One of the couples who called Cambria, the Pennsylvania immigration lawyer, was Carmen Miranda56, and her husband Francisco Cortez, 52, of Reading, Pennsylvania.

Miranda met Cortez, a Mexican, through a friend in her early twenties. He had entered the country illegally in 1987 and she was a single mother of two young children. They dated for several years before getting married in 2003.

Miranda, who has multiple sclerosis and dwarfism and relies on Cortez to support her, said she was excited when Cambria called her with the news.

“We waited and waited for so, so long,” Miranda said. “I’m sorry if I start crying.”

Miranda said she wouldn’t have been able to make it without Cortez if he had left the country to apply for legal status and ended up in a no man’s land for years. “I need him here,” she said.

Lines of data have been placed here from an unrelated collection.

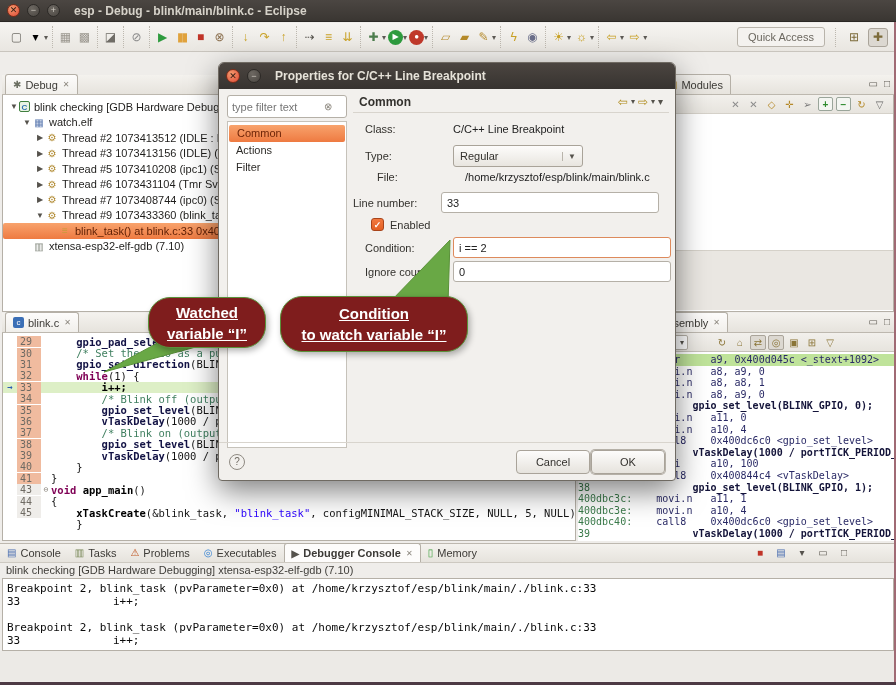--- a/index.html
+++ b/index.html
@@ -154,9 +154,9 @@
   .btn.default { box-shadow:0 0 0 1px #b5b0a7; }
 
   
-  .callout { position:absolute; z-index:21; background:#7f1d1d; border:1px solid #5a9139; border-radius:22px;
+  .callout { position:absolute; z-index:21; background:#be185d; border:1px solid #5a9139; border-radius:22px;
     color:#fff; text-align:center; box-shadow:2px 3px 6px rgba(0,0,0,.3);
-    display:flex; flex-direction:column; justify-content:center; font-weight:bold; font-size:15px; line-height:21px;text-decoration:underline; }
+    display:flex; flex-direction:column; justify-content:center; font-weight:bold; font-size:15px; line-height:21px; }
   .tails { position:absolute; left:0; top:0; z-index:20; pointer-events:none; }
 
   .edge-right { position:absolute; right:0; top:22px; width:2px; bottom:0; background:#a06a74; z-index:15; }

Genaro Vicencio, 24, who crossed the border from Mexico at the age of 10, met his American wife Cindy Maduena when they were both teenagers. They have a 6 year old son.

Vicencio, who lives in Temple, Pennsylvania, said he was constantly afraid that he would have to leave the U.S. for a long time and that his son would grow up without a father. He’s still trying to understand the magnitude of the announcement for his family, he said.

“It’s that I don’t have to worry, ‘Will my son have a father?’ Will my family be stable?,” he said. “Every morning I had to wake up and think about that. This is a huge stress reliever.”

Vicencio hopes that obtaining legal status will allow him to expand his painting and electrician business and access business loans, he said.

But most of all, he said, he is happy to start building a stable future in the United States.

“I know some people in this country might say, ‘Oh, it’s not a great country.’ This is a beautiful country. I love it.”